Une aide d’État non notifiée
Toutefois, la subvention aurait dû être notifiée à la Commission européenne avant sa mise en place, afin qu’elle exerce son contrôle a priori. Cela n’a pas été fait alors que l’article 88 § 3 du traité CE impose que la Commission soit informée, en temps utile pour présenter ses observations, des projets tendant à instituer ou à modifier des aides d’État
Pour écarter cette obligation, le ministère de la culture et le CELF font valoir que les subventions versées n’étaient pas des aides d’État au sens du traité CE puisqu’elles ne faisaient que compenser une charge de service public (3).
Or, la Cour de Justice des Communautés Européennes a précisé que ces compensations, pour ne pas être qualifiées d’aides d’État, doivent remplir des critères cumulatifs (4). En l’espèce rien n’établit que le montant des subventions n’excédait pas les charges de service public imposées au CELF, et rien n’établit une définition préalable et transparente des bases de cette compensation.
Les subventions versées au CELF sont donc considérées comme des aides d’État, et sont illégale
s du fait de l’absence de notification préalable à la Commission.
La restitution des sommes versées
Le Conseil d’État, le 29 mars 2006 (5), s’est heurté à une difficulté sérieuse dans la résolution du litige. Selon lui, l’illégalité de l’aide, découlant de l’absence de notification préalable à la Commission européenne, implique en principe la restitution des sommes versées depuis l’origine (6). Mais cela est-il possible alors que la Commission a approuvé a posteriori, et ce à trois reprises, la compatibilité des aides en cause avec le droit communautaire ?
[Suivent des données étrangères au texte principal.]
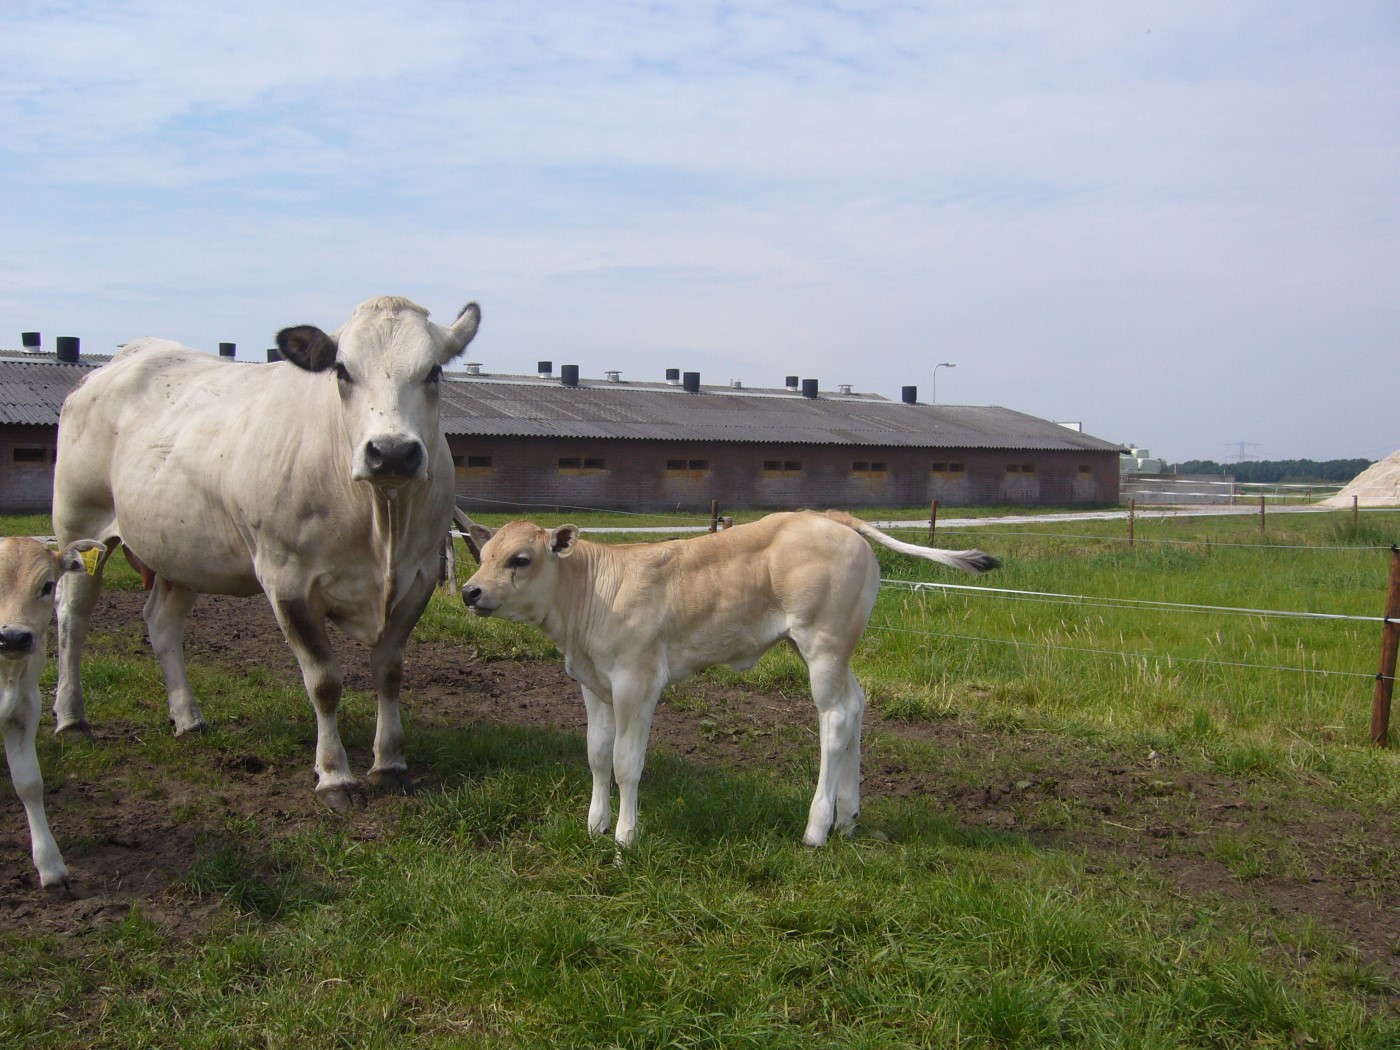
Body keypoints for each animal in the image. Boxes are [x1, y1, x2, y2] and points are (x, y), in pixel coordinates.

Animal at [51, 296, 481, 812]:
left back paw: (188, 718)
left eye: (434, 371)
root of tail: (121, 359)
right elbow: (324, 681)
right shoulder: (288, 581)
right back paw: (72, 720)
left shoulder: (417, 578)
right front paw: (334, 774)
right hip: (80, 527)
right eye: (342, 370)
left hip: (182, 552)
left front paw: (391, 764)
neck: (382, 527)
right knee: (72, 618)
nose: (392, 452)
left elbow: (390, 672)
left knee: (161, 623)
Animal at [459, 509, 996, 845]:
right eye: (482, 556)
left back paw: (817, 828)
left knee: (837, 719)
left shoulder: (637, 682)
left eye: (521, 559)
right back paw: (848, 817)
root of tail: (825, 517)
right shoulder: (594, 684)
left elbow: (625, 762)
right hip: (829, 652)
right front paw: (595, 826)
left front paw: (625, 838)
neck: (590, 592)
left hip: (823, 646)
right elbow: (595, 755)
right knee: (858, 706)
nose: (469, 591)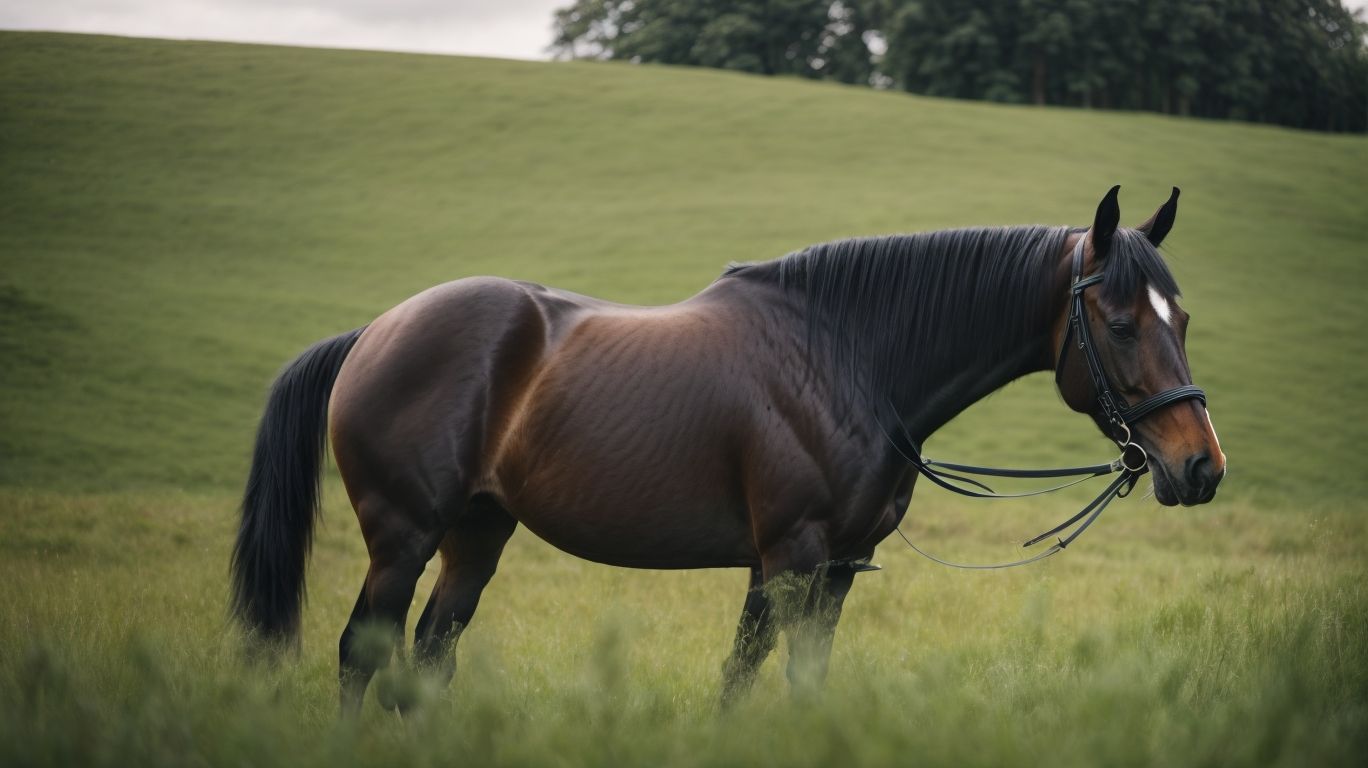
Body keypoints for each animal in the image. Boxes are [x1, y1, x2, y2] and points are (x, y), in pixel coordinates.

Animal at [230, 186, 1225, 715]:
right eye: (1123, 322)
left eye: (1183, 317)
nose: (1201, 465)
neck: (845, 354)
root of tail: (376, 333)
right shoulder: (785, 558)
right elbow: (744, 676)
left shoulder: (838, 570)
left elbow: (799, 681)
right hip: (403, 536)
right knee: (364, 656)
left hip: (478, 533)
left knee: (430, 656)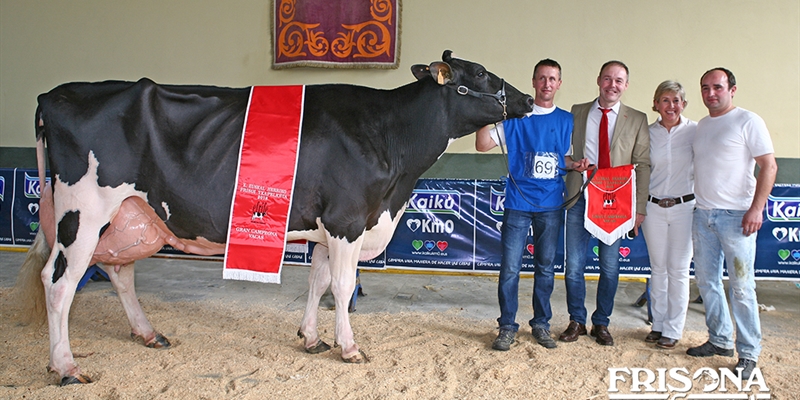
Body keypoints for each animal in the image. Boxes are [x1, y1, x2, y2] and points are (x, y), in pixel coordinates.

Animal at [18, 50, 532, 384]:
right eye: (481, 73)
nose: (528, 99)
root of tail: (54, 94)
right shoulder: (347, 219)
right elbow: (342, 286)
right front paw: (349, 347)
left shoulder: (328, 228)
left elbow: (318, 283)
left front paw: (311, 338)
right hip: (83, 211)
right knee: (59, 281)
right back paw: (65, 367)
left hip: (130, 215)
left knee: (119, 271)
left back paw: (148, 334)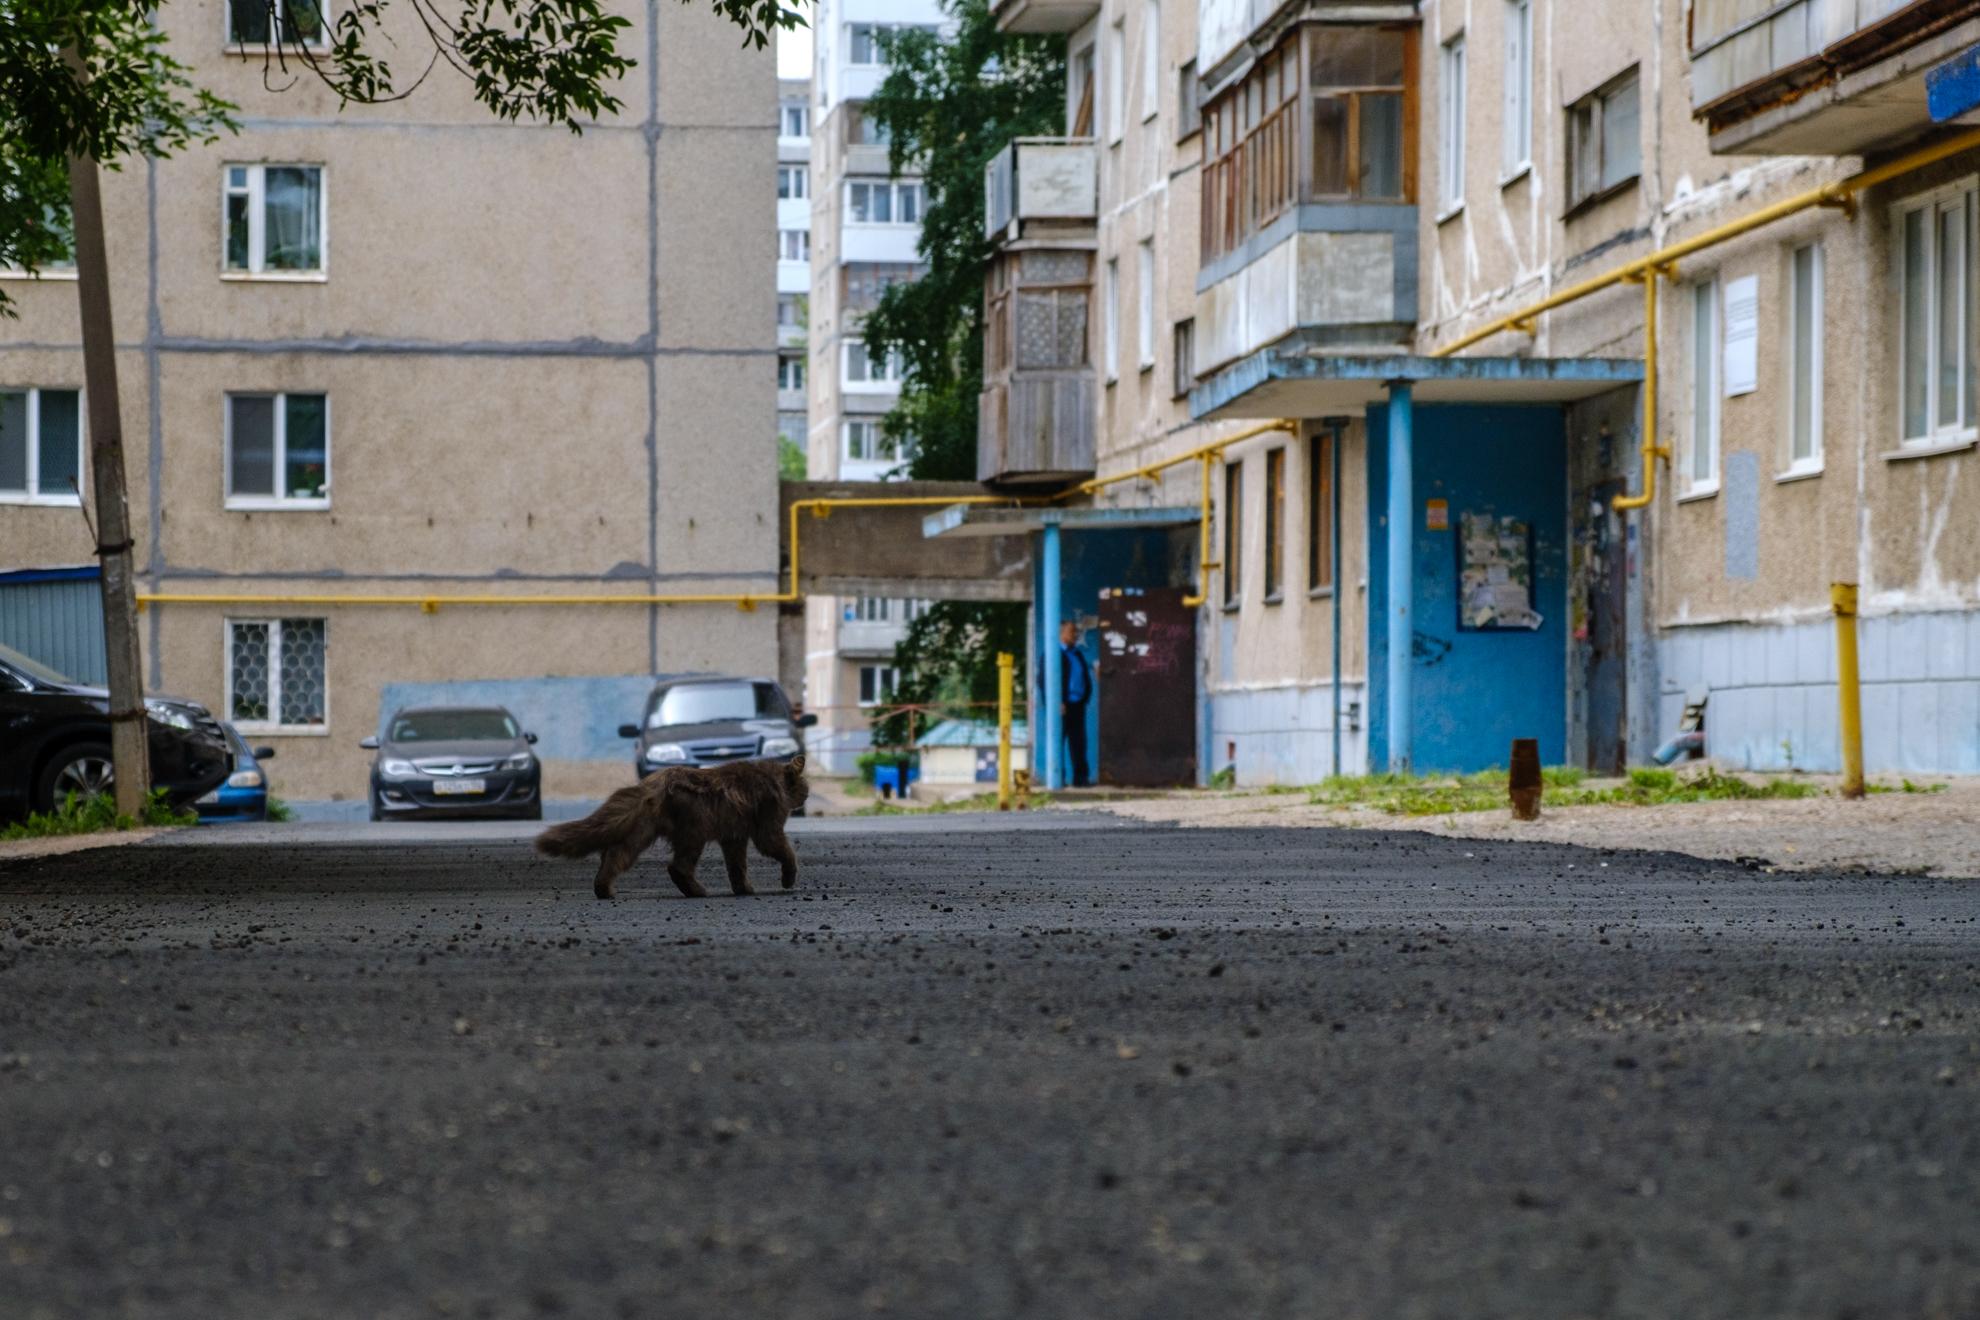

La Cour de Justice des Communautés Européennes, saisie par le Conseil d’État à titre préjudiciel, a donné sa position le 12 février 2008 (7). Elle se prononce en faveur de la restitution des aides illégales, malgré leur approbation postérieure par la Commission : « les juridictions nationales doivent, en principe, faire droit à une demande de remboursement des aides versées en violation de l’article 88 § 3 CE. En effet, la décision finale de la Commission n’a pas pour conséquence de régulariser, a posteriori, les actes d’exécution qui étaient invalides du fait qu’ils avaient été pris en méconnaissance de l’interdiction visée par cet article. (…) le juge national, nonobstant la constatation de la compatibilité avec le marché commun de l’aide en cause, doit statuer sur la validité des actes d’exécution et sur le recouvrement des soutiens financiers accordés. Dans un tel cas, le droit communautaire lui impose d’ordonner les mesures propres à remédier effectivement aux effets de l’illégalité ».
La Cour précise que toute autre interprétation conduirait à favoriser l’inobservation par l’État membre concerné de cette obligation et la priverait de son effet utile. Elle ajoute qu’elle n’impose pas, même en l’absence de circonstances exceptionnelles, une obligation de récupération intégrale de l’aide illégale.
Roland LIENHARDT
Avocat au barreau de Paris
(1) Cour administrative d’appel de Paris, 4ème chambre – formation A, 5 octobre 2004, n° 01PA02717.
(2) Article 87 § 3 d) du traité CE.
(3) CJCE 22 novembre 2001, « Ferring », C-53/00.
(4) CJCE 24 juillet 2003, « Altmark », C-280/00. Voir « Cour de Justice des Communautés européennes : régime des aides d’État », La Lettre de Nodula n° 118, septembre 2003, page 951.
(5) CE, 10ème et 9ème sous-sections réunies, 29 mars 2006, n° 27493.
(6) CJCE 11 juillet 1996, « SFEI e.a. », C-39/94.
(7) CJCE 12 février 2008, « CELF, Ministre de la culture et de la communication c/ SIDE », C-199/06.